III. LE PRÉSIDENT DES ASSISES. — LE DUEL ORATOIRE [1]


I

L’audience est suspendue : des groupes animés se forment dans la salle, qui s’emplit d’un bourdonnement de ruche. Le public raisonne, discute ; il loue ou blâme les témoins, l’accusé, le président. Que le lecteur se glisse avec nous au milieu de ces groupes. Les propos volent, légers, impertinens, instructifs ou blâmables : écoutons-les. Voici qu’un étranger, désireux de s’instruire, chambre dans ce coin sombre un jeune stagiaire :

— Qui est le président ?

— C’est un conseiller à la Cour d’appel ; le Parquet l’a choisi pour présider quelques sessions d’assises.
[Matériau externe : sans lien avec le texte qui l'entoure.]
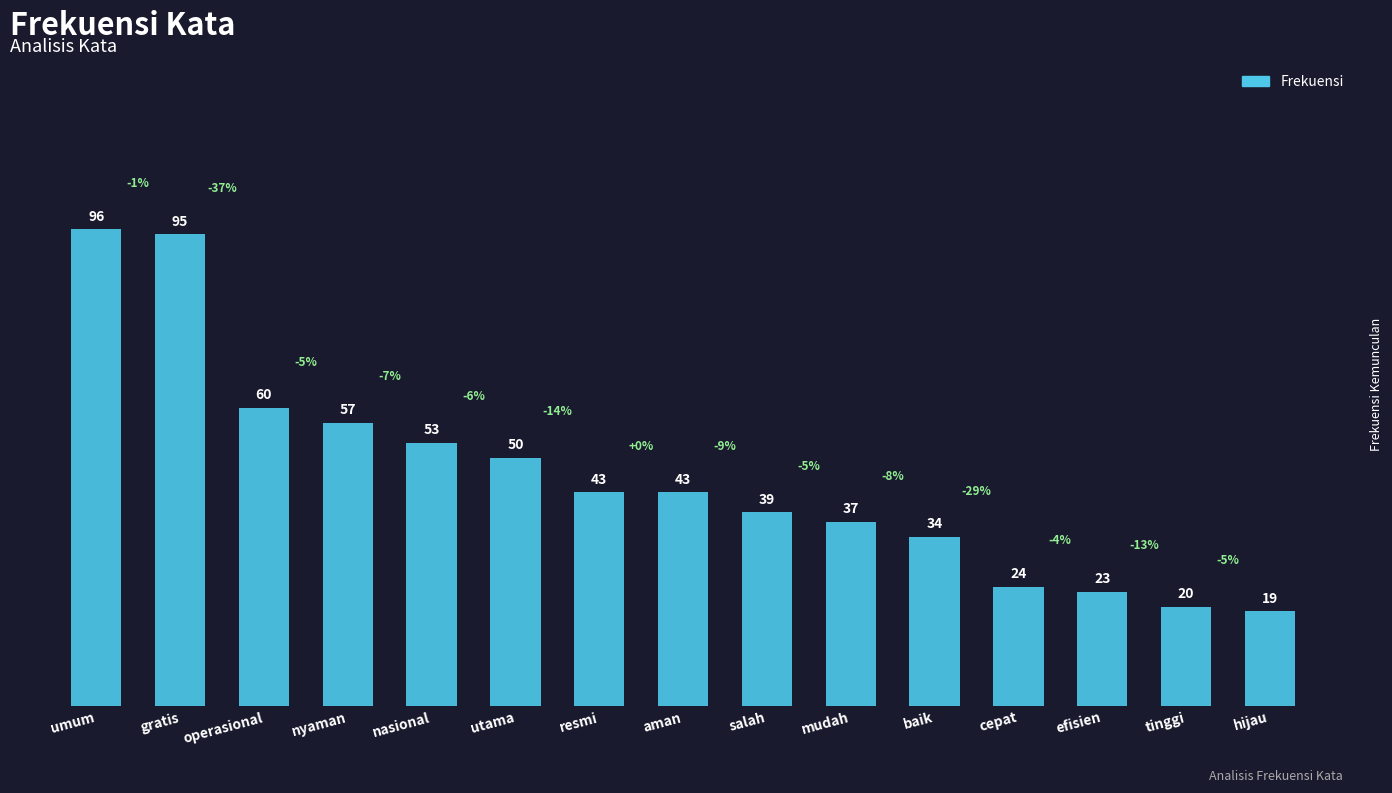

Which label corresponds to the smallest value in the chart?

hijau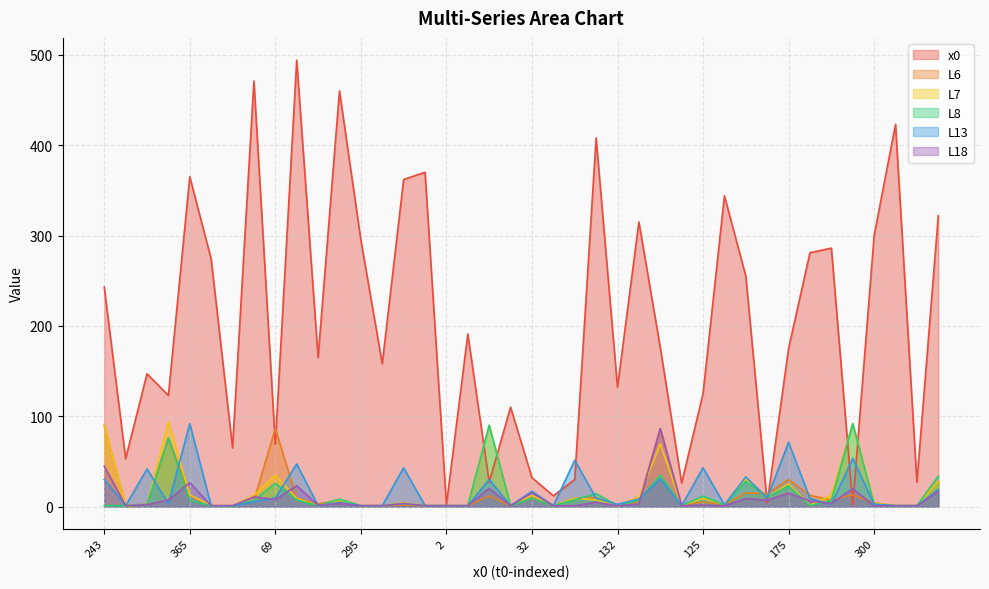

What is the sum of the L13 values at 471 and 362?

48.1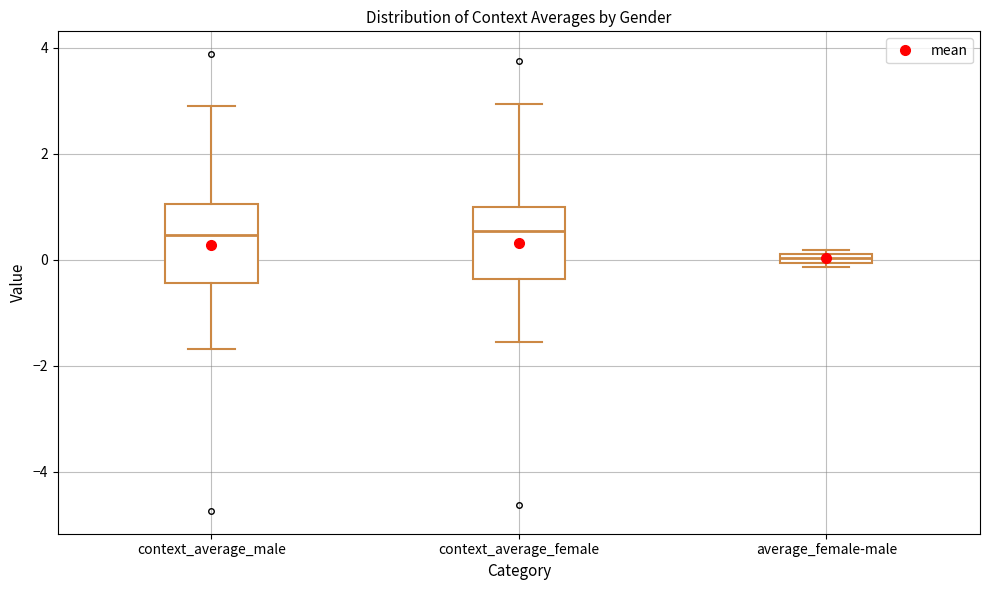

Where does the upper whisker of the box for context_average_male end on the y-axis? The values are not printed on the chart, so give them approximately, as read against the axis.

2.8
Je le connais bien, mais son nom m’échappe en ce moment.

— Comment ! c’est le Parquet qui nomme les présidens d’assises ?

— S’il ne les nomme pas, du moins il les indique.

— Ainsi l’accusateur, qui est partie au procès, peut désigner lui-même son juge !

— C’est étrange peut-être, mais cela est ainsi.

— Vous dites qu’on choisit les présidens d’assises parmi les conseillers. C’est sans doute un corps de magistrats profondément versés dans l’étude du droit criminel ?

  1. Voyez la Revue des 1er novembre 1895, 1er janvier 1896.